Enhancing Paper Sack Recyclability: European Commission’s New Regulative Proposal and Industry Guidelines

The European Commission has recently put forth a new regulative proposal, emphasizing that packaging structures, to be deemed recyclable, must have accessible collection and processing systems on an industrial scale. The proposed EU Regulation on Packaging and Packaging Waste (PPWR) has set ambitious targets, aiming for all packaging to be recyclable by 2030. In this context, the focus on enhancing the recyclability of paper sacks has gained prominence.

In response to these regulatory developments, EUROSAC and CEPI Eurokraft have jointly released the ‘Paper Sacks – Design for Recyclability Guidelines’. These guidelines serve as a comprehensive resource for paper sack producers, converters, and fillers, offering valuable recommendations for optimizing the recyclability of paper sacks. Catherine Plitzko-Kerninon, the General Delegate of EUROSAC, highlighted the commitment of the industry to contribute to a bio-based, low-carbon, and circular economy, emphasizing the pivotal role of maximizing the recyclability of paper sacks in achieving this goal.

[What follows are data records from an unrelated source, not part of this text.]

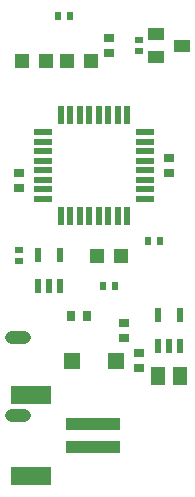
<source format=gbr>
G04 EAGLE Gerber RS-274X export*
G75*
%MOMM*%
%FSLAX34Y34*%
%LPD*%
%INSolderpaste Top*%
%IPPOS*%
%AMOC8*
5,1,8,0,0,1.08239X$1,22.5*%
G01*
%ADD10R,1.200000X1.200000*%
%ADD11R,1.500000X0.550000*%
%ADD12R,0.550000X1.500000*%
%ADD13R,0.600000X0.700000*%
%ADD14R,0.700000X0.600000*%
%ADD15R,0.900000X0.700000*%
%ADD16R,0.550000X1.200000*%
%ADD17R,1.400000X1.400000*%
%ADD18R,0.700000X0.900000*%
%ADD19R,1.300000X1.500000*%
%ADD20R,1.400000X1.000000*%
%ADD21R,4.600000X1.000000*%
%ADD22R,3.400000X1.600000*%
%ADD23C,1.066800*%


D10*
X-175600Y50800D03*
X-154600Y50800D03*
X-192700Y50800D03*
X-213700Y50800D03*
D11*
X-109400Y-66100D03*
X-109400Y-58100D03*
X-109400Y-50100D03*
X-109400Y-42100D03*
X-109400Y-34100D03*
X-109400Y-26100D03*
X-109400Y-18100D03*
X-109400Y-10100D03*
D12*
X-124400Y4900D03*
X-132400Y4900D03*
X-140400Y4900D03*
X-148400Y4900D03*
X-156400Y4900D03*
X-164400Y4900D03*
X-172400Y4900D03*
X-180400Y4900D03*
D11*
X-195400Y-10100D03*
X-195400Y-18100D03*
X-195400Y-26100D03*
X-195400Y-34100D03*
X-195400Y-42100D03*
X-195400Y-50100D03*
X-195400Y-58100D03*
X-195400Y-66100D03*
D12*
X-180400Y-81100D03*
X-172400Y-81100D03*
X-164400Y-81100D03*
X-156400Y-81100D03*
X-148400Y-81100D03*
X-140400Y-81100D03*
X-132400Y-81100D03*
X-124400Y-81100D03*
D13*
X-96600Y-101600D03*
X-106600Y-101600D03*
X-182800Y88900D03*
X-172800Y88900D03*
D14*
X-114300Y58500D03*
X-114300Y68500D03*
D15*
X-139700Y57000D03*
X-139700Y70000D03*
D16*
X-98400Y-190801D03*
X-88900Y-190801D03*
X-79400Y-190801D03*
X-79400Y-164799D03*
X-98400Y-164799D03*
D17*
X-133900Y-203200D03*
X-170900Y-203200D03*
D16*
X-200000Y-140001D03*
X-190500Y-140001D03*
X-181000Y-140001D03*
X-181000Y-113999D03*
X-200000Y-113999D03*
D10*
X-129200Y-114300D03*
X-150200Y-114300D03*
D15*
X-215900Y-44300D03*
X-215900Y-57300D03*
X-114300Y-196700D03*
X-114300Y-209700D03*
X-88900Y-31600D03*
X-88900Y-44600D03*
X-127000Y-171300D03*
X-127000Y-184300D03*
D13*
X-144700Y-139700D03*
X-134700Y-139700D03*
D14*
X-215900Y-119300D03*
X-215900Y-109300D03*
D18*
X-158600Y-165100D03*
X-171600Y-165100D03*
D19*
X-79400Y-215900D03*
X-98400Y-215900D03*
D20*
X-77900Y63500D03*
X-99900Y54000D03*
X-99900Y73000D03*
D21*
X-153500Y-276700D03*
X-153500Y-256700D03*
D22*
X-205500Y-300700D03*
X-205500Y-232700D03*
D23*
X-211582Y-248920D02*
X-222758Y-248920D01*
X-222758Y-182880D02*
X-211582Y-182880D01*
M02*

</source>
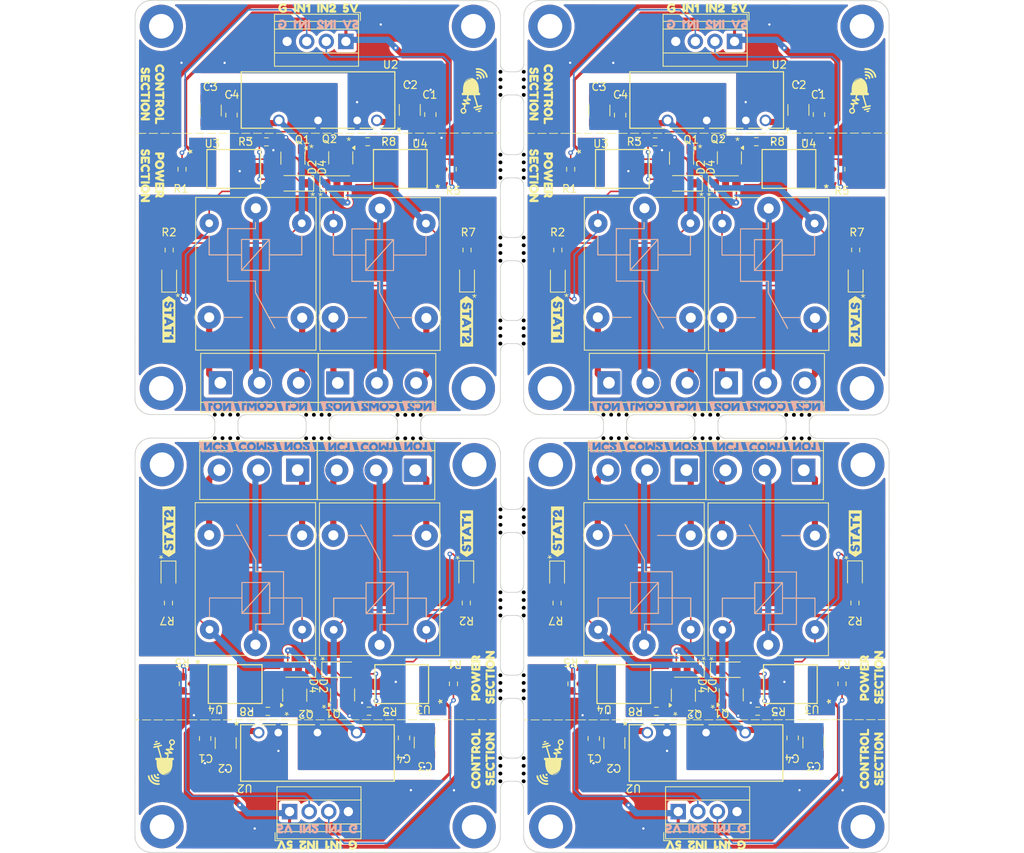
<source format=kicad_pcb>
(kicad_pcb
	(version 20240108)
	(generator "pcbnew")
	(generator_version "8.0")
	(general
		(thickness 1.6)
		(legacy_teardrops no)
	)
	(paper "A4")
	(layers
		(0 "F.Cu" signal)
		(31 "B.Cu" signal)
		(32 "B.Adhes" user "B.Adhesive")
		(33 "F.Adhes" user "F.Adhesive")
		(34 "B.Paste" user)
		(35 "F.Paste" user)
		(36 "B.SilkS" user "B.Silkscreen")
		(37 "F.SilkS" user "F.Silkscreen")
		(38 "B.Mask" user)
		(39 "F.Mask" user)
		(40 "Dwgs.User" user "User.Drawings")
		(41 "Cmts.User" user "User.Comments")
		(42 "Eco1.User" user "User.Eco1")
		(43 "Eco2.User" user "User.Eco2")
		(44 "Edge.Cuts" user)
		(45 "Margin" user)
		(46 "B.CrtYd" user "B.Courtyard")
		(47 "F.CrtYd" user "F.Courtyard")
		(48 "B.Fab" user)
		(49 "F.Fab" user)
		(50 "User.1" user)
		(51 "User.2" user)
		(52 "User.3" user)
		(53 "User.4" user)
		(54 "User.5" user)
		(55 "User.6" user)
		(56 "User.7" user)
		(57 "User.8" user)
		(58 "User.9" user)
	)
	(setup
		(pad_to_mask_clearance 0)
		(allow_soldermask_bridges_in_footprints no)
		(aux_axis_origin 99.62103 20)
		(grid_origin 99.62103 20)
		(pcbplotparams
			(layerselection 0x00010fc_ffffffff)
			(plot_on_all_layers_selection 0x0000000_00000000)
			(disableapertmacros no)
			(usegerberextensions no)
			(usegerberattributes yes)
			(usegerberadvancedattributes yes)
			(creategerberjobfile yes)
			(dashed_line_dash_ratio 12.000000)
			(dashed_line_gap_ratio 3.000000)
			(svgprecision 4)
			(plotframeref no)
			(viasonmask no)
			(mode 1)
			(useauxorigin no)
			(hpglpennumber 1)
			(hpglpenspeed 20)
			(hpglpendiameter 15.000000)
			(pdf_front_fp_property_popups yes)
			(pdf_back_fp_property_popups yes)
			(dxfpolygonmode yes)
			(dxfimperialunits yes)
			(dxfusepcbnewfont yes)
			(psnegative no)
			(psa4output no)
			(plotreference yes)
			(plotvalue yes)
			(plotfptext yes)
			(plotinvisibletext no)
			(sketchpadsonfab no)
			(subtractmaskfromsilk no)
			(outputformat 1)
			(mirror no)
			(drillshape 1)
			(scaleselection 1)
			(outputdirectory "")
		)
	)
	(net 0 "")
	(net 1 "Board_0-/RE1")
	(net 2 "Board_0-/RE2")
	(net 3 "Board_0-5V_ISO")
	(net 4 "Board_0-5V_RLY")
	(net 5 "Board_0-COM1")
	(net 6 "Board_0-COM2")
	(net 7 "Board_0-GNDD")
	(net 8 "Board_0-GNDPWR")
	(net 9 "Board_0-NC1")
	(net 10 "Board_0-NC2")
	(net 11 "Board_0-NO1")
	(net 12 "Board_0-NO2")
	(net 13 "Board_0-Net-(D1-A)")
	(net 14 "Board_0-Net-(D1-K)")
	(net 15 "Board_0-Net-(D3-A)")
	(net 16 "Board_0-Net-(D3-K)")
	(net 17 "Board_0-Net-(Q1-G)")
	(net 18 "Board_0-Net-(Q2-G)")
	(net 19 "Board_0-Net-(R1-Pad2)")
	(net 20 "Board_0-Net-(R5-Pad2)")
	(net 21 "Board_1-/RE1")
	(net 22 "Board_1-/RE2")
	(net 23 "Board_1-5V_ISO")
	(net 24 "Board_1-5V_RLY")
	(net 25 "Board_1-COM1")
	(net 26 "Board_1-COM2")
	(net 27 "Board_1-GNDD")
	(net 28 "Board_1-GNDPWR")
	(net 29 "Board_1-NC1")
	(net 30 "Board_1-NC2")
	(net 31 "Board_1-NO1")
	(net 32 "Board_1-NO2")
	(net 33 "Board_1-Net-(D1-A)")
	(net 34 "Board_1-Net-(D1-K)")
	(net 35 "Board_1-Net-(D3-A)")
	(net 36 "Board_1-Net-(D3-K)")
	(net 37 "Board_1-Net-(Q1-G)")
	(net 38 "Board_1-Net-(Q2-G)")
	(net 39 "Board_1-Net-(R1-Pad2)")
	(net 40 "Board_1-Net-(R5-Pad2)")
	(net 41 "Board_2-/RE1")
	(net 42 "Board_2-/RE2")
	(net 43 "Board_2-5V_ISO")
	(net 44 "Board_2-5V_RLY")
	(net 45 "Board_2-COM1")
	(net 46 "Board_2-COM2")
	(net 47 "Board_2-GNDD")
	(net 48 "Board_2-GNDPWR")
	(net 49 "Board_2-NC1")
	(net 50 "Board_2-NC2")
	(net 51 "Board_2-NO1")
	(net 52 "Board_2-NO2")
	(net 53 "Board_2-Net-(D1-A)")
	(net 54 "Board_2-Net-(D1-K)")
	(net 55 "Board_2-Net-(D3-A)")
	(net 56 "Board_2-Net-(D3-K)")
	(net 57 "Board_2-Net-(Q1-G)")
	(net 58 "Board_2-Net-(Q2-G)")
	(net 59 "Board_2-Net-(R1-Pad2)")
	(net 60 "Board_2-Net-(R5-Pad2)")
	(net 61 "Board_3-/RE1")
	(net 62 "Board_3-/RE2")
	(net 63 "Board_3-5V_ISO")
	(net 64 "Board_3-5V_RLY")
	(net 65 "Board_3-COM1")
	(net 66 "Board_3-COM2")
	(net 67 "Board_3-GNDD")
	(net 68 "Board_3-GNDPWR")
	(net 69 "Board_3-NC1")
	(net 70 "Board_3-NC2")
	(net 71 "Board_3-NO1")
	(net 72 "Board_3-NO2")
	(net 73 "Board_3-Net-(D1-A)")
	(net 74 "Board_3-Net-(D1-K)")
	(net 75 "Board_3-Net-(D3-A)")
	(net 76 "Board_3-Net-(D3-K)")
	(net 77 "Board_3-Net-(Q1-G)")
	(net 78 "Board_3-Net-(Q2-G)")
	(net 79 "Board_3-Net-(R1-Pad2)")
	(net 80 "Board_3-Net-(R5-Pad2)")
	(footprint "MountingHole:MountingHole_3.2mm_M3_DIN965_Pad" (layer "F.Cu") (at 153.408958 70.280008))
	(footprint "Capacitor_SMD:C_0805_2012Metric_Pad1.18x1.45mm_HandSolder" (layer "F.Cu") (at 184.87 115.598649 90))
	(footprint "NPTH" (layer "F.Cu") (at 185.034203 76.765564))
	(footprint "kibuzzard-67248361" (layer "F.Cu") (at 173.778958 20.980008))
	(footprint "Capacitor_SMD:C_0805_2012Metric_Pad1.18x1.45mm_HandSolder" (layer "F.Cu") (at 159.09 115.671149 90))
	(footprint "Resistor_SMD:R_0603_1608Metric_Pad0.98x0.95mm_HandSolder" (layer "F.Cu") (at 129.7825 38.310008))
	(footprint "NPTH" (layer "F.Cu") (at 184.034203 76.76453))
	(footprint "Relay_THT:Relay_SPDT_SANYOU_SRD_Series_Form_C" (layer "F.Cu") (at 131.331042 103.531149 90))
	(footprint "NPTH" (layer "F.Cu") (at 150.003203 63.483758))
	(footprint "NPTH" (layer "F.Cu") (at 160.344754 73.693523))
	(footprint "TerminalBlock:TerminalBlock_bornier-3_P5.08mm" (layer "F.Cu") (at 176.288958 69.580008))
	(footprint "Diode_SMD:D_SOD-123F" (layer "F.Cu") (at 126.051042 106.751149))
	(footprint "logo:logo2" (layer "F.Cu") (at 108.690981 119.130055 180))
	(footprint "Resistor_SMD:R_0603_1608Metric_Pad0.98x0.95mm_HandSolder" (layer "F.Cu") (at 103.959042 98.111149 90))
	(footprint "TerminalBlock:TerminalBlock_bornier-3_P5.08mm" (layer "F.Cu") (at 110.68 69.560008))
	(footprint "NPTH" (layer "F.Cu") (at 110.965797 73.694557))
	(footprint "LED_SMD:LED_0805_2012Metric_Pad1.15x1.40mm_HandSolder" (layer "F.Cu") (at 192.946 94.511149 -90))
	(footprint "NPTH" (layer "F.Cu") (at 146.992221 98.72334))
	(footprint "NPTH" (layer "F.Cu") (at 174.189479 73.707841))
	(footprint "Resistor_SMD:R_0603_1608Metric_Pad0.98x0.95mm_HandSolder" (layer "F.Cu") (at 167.036458 38.330008))
	(footprint "NPTH" (layer "F.Cu") (at 146.983308 63.483758))
	(footprint "NPTH" (layer "F.Cu") (at 146.987241 53.737816))
	(footprint "kibuzzard-67248361" (layer "F.Cu") (at 123.221042 129.481149 180))
	(footprint "Resistor_SMD:R_0603_1608Metric_Pad0.98x0.95mm_HandSolder" (layer "F.Cu") (at 140.901042 108.583649 90))
	(footprint "Capacitor_SMD:C_1210_3225Metric_Pad1.33x2.70mm_HandSolder" (layer "F.Cu") (at 159.818958 34.260008 90))
	(footprint "NPTH" (layer "F.Cu") (at 162.344754 73.695592))
	(footprint "NPTH" (layer "F.Cu") (at 150.011184 42.991875))
	(footprint "Diode_SMD:D_SOD-123F" (layer "F.Cu") (at 171.1975 106.731149 180))
	(footprint "kibuzzard-67247B7C" (layer "F.Cu") (at 154.392958 61.339078 -90))
	(footprint "logo:logo2" (layer "F.Cu") (at 159.069939 119.130055 180))
	(footprint "NPTH" (layer "F.Cu") (at 175.189479 73.708876))
	(footprint "NPTH" (layer "F.Cu") (at 146.991981 41.991875))
	(footprint "MountingHole:MountingHole_3.2mm_M3_DIN965_Pad" (layer "F.Cu") (at 193.97 127.111149 180))
	(footprint "NPTH" (layer "F.Cu") (at 146.99261 97.72334))
	(footprint "NPTH" (layer "F.Cu") (at 185.034203 73.719057))
	(footprint "NPTH" (layer "F.Cu") (at 146.996796 86.977398))
	(footprint "NPTH" (layer "F.Cu") (at 109.965797 73.693523))
	(footprint "NPTH" (layer "F.Cu") (at 150.015884 88.977398))
	(footprint "logo:logo2"
		(layer "F.Cu")
		(uuid "3dbaabe5-baa1-4356-96d1-9846d9c4649b")
		(at 188.309019 31.331102)
		(property "Reference" "G***"
			(at -4.272778 -0.751554 0)
			(unlocked yes)
			(layer "F.SilkS")
			(hide yes)
			(uuid "c02fd166-0099-4f86-9fc6-54e4e6d32afc")
			(effects
				(font
					(size 1.5 1.5)
					(thickness 0.3)
				)
			)
		)
		(property "Value" "LOGO"
			(at 0.060118 0 0)
			(unlocked yes)
			(layer "F.SilkS")
			(hide yes)
			(uuid "7b787a5a-2723-4827-b09f-ea5d66b0b7b4")
			(effects
				(font
					(size 1.5 1.5)
					(thickness 0.3)
				)
			)
		)
		(property "Footprint" "logo:logo2"
			(at 0 0 0)
			(layer "F.Fab")
			(hide yes)
			(uuid "b8c334fc-afec-4589-86ab-7850825caa5f")
			(effects
				(font
					(size 1.27 1.27)
					(thickness 0.15)
				)
			)
		)
		(property "Datasheet" ""
			(at 0 0 0)
			(layer "F.Fab")
			(hide yes)
			(uuid "6341ecda-2014-4b28-a4c5-bd279eba3fc7")
			(effects
				(font
					(size 1.27 1.27)
					(thickness 0.15)
				)
			)
		)
		(property "Description" ""
			(at 0 0 0)
			(layer "F.Fab")
			(hide yes)
			(uuid "a3e4226d-e55d-4747-a223-6b889e2810ac")
			(effects
				(font
					(size 1.27 1.27)
					(thickness 0.15)
				)
			)
		)
		(attr board_only exclude_from_pos_files exclude_from_bom)
		(fp_poly
			(pts
				(xy 6.121583 -1.374559) (xy 6.160064 -1.361811) (xy 6.194667 -1.337285) (xy 6.22368 -1.301884) (xy 6.225262 -1.299346)
				(xy 6.234049 -1.275474) (xy 6.237713 -1.244636) (xy 6.236183 -1.212485) (xy 6.229404 -1.184656)
				(xy 6.2267 -1.178686) (xy 6.201708 -1.143814) (xy 6.169176 -1.118512) (xy 6.131522 -1.103773) (xy 6.091174 -1.100597)
				(xy 6.055019 -1.108281) (xy 6.028359 -1.123007) (xy 6.002211 -1.145788) (xy 5.981581 -1.171868)
				(xy 5.974966 -1.18448) (xy 5.965415 -1.224054) (xy 5.968161 -1.264771) (xy 5.982586 -1.303488) (xy 6.004224 -1.333175)
				(xy 6.028985 -1.355336) (xy 6.054313 -1.368338) (xy 6.080952 -1.37464)
			)
			(stroke
				(width 0)
				(type solid)
			)
			(fill solid)
			(layer "F.SilkS")
			(uuid "b596a404-f823-46cd-80b1-458a2d6914e4")
		)
		(fp_poly
			(pts
				(xy 6.41294 2.92083) (xy 6.425517 2.924383) (xy 6.434022 2.928293) (xy 6.452224 2.94353) (xy 6.468467 2.96697)
				(xy 6.479687 2.993282) (xy 6.48298 3.013294) (xy 6.478526 3.039213) (xy 6.466965 3.064711) (xy 6.450963 3.085022)
				(xy 6.437377 3.094117) (xy 6.425432 3.097979) (xy 6.404157 3.104014) (xy 6.376272 3.111525) (xy 6.344536 3.119824)
				(xy 6.311673 3.128209) (xy 6.28043 3.135978) (xy 6.253555 3.142442) (xy 6.233782 3.146895) (xy 6.223851 3.148644)
				(xy 6.223285 3.148606) (xy 6.215445 3.146944) (xy 6.203783 3.14493) (xy 6.172484 3.133565) (xy 6.147811 3.112396)
				(xy 6.131603 3.084324) (xy 6.125697 3.052239) (xy 6.12922 3.026952) (xy 6.135278 3.009077) (xy 6.143056 2.995101)
				(xy 6.154543 2.983883) (xy 6.171713 2.974269) (xy 6.196541 2.965116) (xy 6.231014 2.955264) (xy 6.269739 2.9454)
				(xy 6.316155 2.934107) (xy 6.351557 2.92623) (xy 6.378079 2.92153) (xy 6.397834 2.919808)
			)
			(stroke
				(width 0)
				(type solid)
			)
			(fill solid)
			(layer "F.SilkS")
			(uuid "77a8125b-d3f9-4c7b-bb13-646d5d293f54")
		)
		(fp_poly
			(pts
				(xy 6.185217 -1.774556) (xy 6.2628 -1.75489) (xy 6.341219 -1.723931) (xy 6.353597 -1.718016) (xy 6.383495 -1.702616)
				(xy 6.408137 -1.687633) (xy 6.431179 -1.67034) (xy 6.456308 -1.648022) (xy 6.483359 -1.621751) (xy 6.512746 -1.591786)
				(xy 6.534741 -1.566957) (xy 6.552193 -1.543476) (xy 6.567947 -1.51754) (xy 6.582884 -1.48927) (xy 6.605381 -1.439983)
				(xy 6.623647 -1.389997) (xy 6.636846 -1.342345) (xy 6.644112 -1.300056) (xy 6.644747 -1.267477)
				(xy 6.635007 -1.228621) (xy 6.615307 -1.197386) (xy 6.587679 -1.174991) (xy 6.554156 -1.162649)
				(xy 6.516792 -1.161586) (xy 6.482691 -1.170802) (xy 6.45776 -1.187865) (xy 6.437109 -1.214992) (xy 6.422895 -1.248845)
				(xy 6.418358 -1.270869) (xy 6.407126 -1.321845) (xy 6.387587 -1.371336) (xy 6.361801 -1.414725)
				(xy 6.345967 -1.434021) (xy 6.336533 -1.445644) (xy 6.33317 -1.452405) (xy 6.327669 -1.460199) (xy 6.313081 -1.472576)
				(xy 6.292253 -1.487609) (xy 6.268064 -1.503381) (xy 6.243367 -1.517959) (xy 6.221028 -1.529425)
				(xy 6.214077 -1.532437) (xy 6.196134 -1.539109) (xy 6.178904 -1.543787) (xy 6.159286 -1.546849)
				(xy 6.13418 -1.548699) (xy 6.100481 -1.549719) (xy 6.073899 -1.550103) (xy 5.974649 -1.551248) (xy 5.950221 -1.573406)
				(xy 5.926545 -1.600028) (xy 5.914273 -1.628463) (xy 5.911745 -1.66295) (xy 5.912281 -1.671124) (xy 5.919756 -1.707075)
				(xy 5.936181 -1.735093) (xy 5.962546 -1.756028) (xy 5.999863 -1.770738) (xy 6.039236 -1.778727)
				(xy 6.110138 -1.782607)
			)
			(stroke
				(width 0)
				(type solid)
			)
			(fill solid)
			(layer "F.SilkS")
			(uuid "488ced33-4015-448d-aa55-4bdba0988f50")
		)
		(fp_poly
			(pts
				(xy 6.588007 2.578837) (xy 6.616721 2.596337) (xy 6.638637 2.625544) (xy 6.64058 2.629386) (xy 6.650197 2.654831)
				(xy 6.651418 2.677218) (xy 6.650409 2.683844) (xy 6.639021 2.711245) (xy 6.617662 2.735934) (xy 6.589962 2.754395)
				(xy 6.570215 2.761408) (xy 6.555071 2.765072) (xy 6.529109 2.771524) (xy 6.494699 2.780177) (xy 6.4542 2.790433)
				(xy 6.409989 2.801687) (xy 6.391053 2.806528) (xy 6.342801 2.818813) (xy 6.294313 2.831045) (xy 6.248734 2.842442)
				(xy 6.209218 2.852209) (xy 6.178941 2.859557) (xy 6.173146 2.860934) (xy 6.13949 2.869042) (xy 6.097899 2.879302)
				(xy 6.053609 2.890416) (xy 6.011862 2.901077) (xy 6.011052 2.901283) (xy 5.961946 2.913308) (xy 5.923596 2.920942)
				(xy 5.893931 2.924322) (xy 5.870863 2.923563) (xy 5.852305 2.918794) (xy 5.83843 2.911623) (xy 5.816084 2.890
... [2425784 chars truncated]
</source>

Despite paper sacks constituting a mere 1.5% of the total paper packaging stream in Europe, efforts to enhance their recyclability remain significant. As part of the mixed paper packaging recycling streams, these sacks primarily comprise paper (91.7%), glues (2%), inks (1.1%), and moisture barriers in the form of polyethylene film (5.2%), which are efficiently separated in most recycling facilities. The industry aims to optimize the recycling of each component of the paper sack, recognizing its inherent recyclability owing to its predominantly fibre-based nature. However, specific design and specification properties can significantly impact the recyclability of individual paper sacks.

The ‘Paper Sacks – Design for Recyclability Guidelines’ provide detailed recommendations for the various materials employed in industrial paper sacks. Encompassing different fibre types and potential additives used in sack kraft paper, the guidelines also shed light on the implications of diverse barriers necessary for product safety. Additionally, the document offers insights into the effects of inks, varnishes, adhesives, as well as supplementary constructive elements like carrying handles and plastic windows.

Plitzko-Kerninon emphasized that armed with this comprehensive information, all stakeholders in the paper sack industry can effectively contribute to maximizing the recyclability of the paper sacks they introduce to the market. This unified commitment from both regulatory bodies and industry players marks a significant step towards fostering a sustainable and environmentally conscious approach to packaging.